Add CQE support to the block driver, including:
    - optionally using DCMD for flush requests
    - "manually" issuing discard requests
    - issuing read / write requests to the CQE
    - supporting block-layer timeouts
    - handling recovery
    - supporting re-tuning

CQE offers 25% - 50% better random multi-threaded I/O.  There is a slight
(e.g. 2%) drop in sequential read speed but no observable change to sequential
write.

CQE automatically sends the commands to complete requests.  However it only
supports reads / writes and so-called "direct commands" (DCMD).  Furthermore
DCMD is limited to one command at a time, but discards require 3 commands.
That makes issuing discards through CQE very awkward, but some CQE's don't
support DCMD anyway.  So for discards, the existing non-CQE approach is
taken, where the mmc core code issues the 3 commands one at a time i.e.
mmc_erase().
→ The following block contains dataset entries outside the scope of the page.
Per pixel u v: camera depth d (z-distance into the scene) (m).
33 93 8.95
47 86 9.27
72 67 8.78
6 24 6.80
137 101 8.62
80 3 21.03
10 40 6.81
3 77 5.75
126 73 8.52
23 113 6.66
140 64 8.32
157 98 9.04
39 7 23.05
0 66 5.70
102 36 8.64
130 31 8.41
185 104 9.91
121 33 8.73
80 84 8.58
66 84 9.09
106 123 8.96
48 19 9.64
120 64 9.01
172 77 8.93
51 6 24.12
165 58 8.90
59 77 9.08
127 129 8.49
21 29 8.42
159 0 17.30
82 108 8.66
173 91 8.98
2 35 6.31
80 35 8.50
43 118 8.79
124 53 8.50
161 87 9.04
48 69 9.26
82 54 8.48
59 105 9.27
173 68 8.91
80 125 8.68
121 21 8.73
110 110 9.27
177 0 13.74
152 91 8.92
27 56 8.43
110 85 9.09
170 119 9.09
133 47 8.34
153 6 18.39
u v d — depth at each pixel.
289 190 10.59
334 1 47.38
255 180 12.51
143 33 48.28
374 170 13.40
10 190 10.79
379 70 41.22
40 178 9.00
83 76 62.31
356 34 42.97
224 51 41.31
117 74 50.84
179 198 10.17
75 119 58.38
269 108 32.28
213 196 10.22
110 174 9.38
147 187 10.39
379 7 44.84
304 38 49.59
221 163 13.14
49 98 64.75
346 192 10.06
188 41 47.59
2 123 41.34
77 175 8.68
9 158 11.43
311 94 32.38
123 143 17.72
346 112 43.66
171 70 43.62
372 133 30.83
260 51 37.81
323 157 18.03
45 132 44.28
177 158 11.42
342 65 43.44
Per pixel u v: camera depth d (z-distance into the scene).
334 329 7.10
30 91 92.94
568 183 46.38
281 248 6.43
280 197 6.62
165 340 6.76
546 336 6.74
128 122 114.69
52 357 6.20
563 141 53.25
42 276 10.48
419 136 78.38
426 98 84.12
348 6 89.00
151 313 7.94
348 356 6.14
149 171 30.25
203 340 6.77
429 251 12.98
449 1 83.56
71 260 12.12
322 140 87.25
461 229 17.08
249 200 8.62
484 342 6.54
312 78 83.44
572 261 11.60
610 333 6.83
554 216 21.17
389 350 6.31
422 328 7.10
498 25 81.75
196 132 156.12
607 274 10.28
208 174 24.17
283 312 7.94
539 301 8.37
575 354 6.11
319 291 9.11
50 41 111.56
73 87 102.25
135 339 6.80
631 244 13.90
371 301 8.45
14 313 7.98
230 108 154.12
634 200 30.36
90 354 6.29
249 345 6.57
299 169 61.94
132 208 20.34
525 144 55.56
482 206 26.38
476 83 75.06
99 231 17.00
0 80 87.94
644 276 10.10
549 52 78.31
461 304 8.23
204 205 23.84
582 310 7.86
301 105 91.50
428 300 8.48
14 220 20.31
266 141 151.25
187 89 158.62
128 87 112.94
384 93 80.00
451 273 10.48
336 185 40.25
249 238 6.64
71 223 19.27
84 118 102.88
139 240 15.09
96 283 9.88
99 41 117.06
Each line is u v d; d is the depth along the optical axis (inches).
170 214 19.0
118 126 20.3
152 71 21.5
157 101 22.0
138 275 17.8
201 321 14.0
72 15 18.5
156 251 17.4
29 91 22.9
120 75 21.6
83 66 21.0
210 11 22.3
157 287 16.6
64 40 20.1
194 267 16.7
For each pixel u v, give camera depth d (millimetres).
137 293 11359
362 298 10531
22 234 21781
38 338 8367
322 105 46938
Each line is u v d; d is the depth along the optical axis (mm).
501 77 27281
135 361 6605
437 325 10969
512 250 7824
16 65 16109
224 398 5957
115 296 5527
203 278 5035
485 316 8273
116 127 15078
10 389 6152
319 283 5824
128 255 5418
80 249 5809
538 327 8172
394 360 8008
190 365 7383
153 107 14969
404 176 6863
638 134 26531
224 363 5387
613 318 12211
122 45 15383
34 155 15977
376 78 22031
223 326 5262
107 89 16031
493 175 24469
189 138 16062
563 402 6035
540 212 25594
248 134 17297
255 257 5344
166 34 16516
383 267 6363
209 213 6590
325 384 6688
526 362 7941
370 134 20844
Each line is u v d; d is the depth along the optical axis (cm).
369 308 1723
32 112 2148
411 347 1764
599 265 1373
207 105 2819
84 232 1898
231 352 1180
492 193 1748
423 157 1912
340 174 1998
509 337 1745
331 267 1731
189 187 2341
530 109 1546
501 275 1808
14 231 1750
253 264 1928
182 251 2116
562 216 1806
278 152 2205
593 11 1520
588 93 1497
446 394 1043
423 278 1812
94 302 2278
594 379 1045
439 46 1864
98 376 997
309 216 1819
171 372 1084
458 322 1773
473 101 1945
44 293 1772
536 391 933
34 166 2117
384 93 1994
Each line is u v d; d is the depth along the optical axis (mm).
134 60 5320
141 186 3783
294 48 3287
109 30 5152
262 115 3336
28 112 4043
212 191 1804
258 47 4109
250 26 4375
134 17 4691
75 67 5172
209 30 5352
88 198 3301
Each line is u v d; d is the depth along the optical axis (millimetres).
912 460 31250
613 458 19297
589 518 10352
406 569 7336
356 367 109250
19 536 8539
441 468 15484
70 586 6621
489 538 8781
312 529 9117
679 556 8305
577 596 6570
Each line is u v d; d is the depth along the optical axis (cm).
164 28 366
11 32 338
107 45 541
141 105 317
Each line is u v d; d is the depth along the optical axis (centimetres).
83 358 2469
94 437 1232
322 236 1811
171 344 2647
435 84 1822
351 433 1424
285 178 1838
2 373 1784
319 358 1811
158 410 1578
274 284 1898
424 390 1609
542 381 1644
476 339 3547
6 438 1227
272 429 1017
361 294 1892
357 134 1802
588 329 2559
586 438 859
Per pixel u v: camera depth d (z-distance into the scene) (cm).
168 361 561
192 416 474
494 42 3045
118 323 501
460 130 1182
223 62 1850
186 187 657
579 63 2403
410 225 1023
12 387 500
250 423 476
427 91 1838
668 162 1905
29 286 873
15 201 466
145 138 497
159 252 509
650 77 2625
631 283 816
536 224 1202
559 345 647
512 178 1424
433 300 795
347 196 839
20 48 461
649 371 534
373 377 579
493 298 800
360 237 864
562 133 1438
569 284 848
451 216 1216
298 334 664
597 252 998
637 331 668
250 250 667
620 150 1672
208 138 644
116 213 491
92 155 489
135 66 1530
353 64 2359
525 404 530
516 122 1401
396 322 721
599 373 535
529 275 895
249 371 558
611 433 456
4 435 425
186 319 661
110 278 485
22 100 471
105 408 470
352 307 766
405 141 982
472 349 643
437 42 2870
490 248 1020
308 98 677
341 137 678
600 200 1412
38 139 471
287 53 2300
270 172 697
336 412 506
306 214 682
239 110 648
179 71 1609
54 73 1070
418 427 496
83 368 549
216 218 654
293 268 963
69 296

Where DCMD is used, is for issuing flushes.

Signed-off-by: Adrian Hunter <adrian.hun...@intel.com>
---
 drivers/mmc/core/block.c | 150 +++++++++++++++++++++++++++++++++++++++++++-
 drivers/mmc/core/block.h |   2 +
 drivers/mmc/core/queue.c | 158 +++++++++++++++++++++++++++++++++++++++++++++--
 drivers/mmc/core/queue.h |  18 ++++++
 4 files changed, 322 insertions(+), 6 deletions(-)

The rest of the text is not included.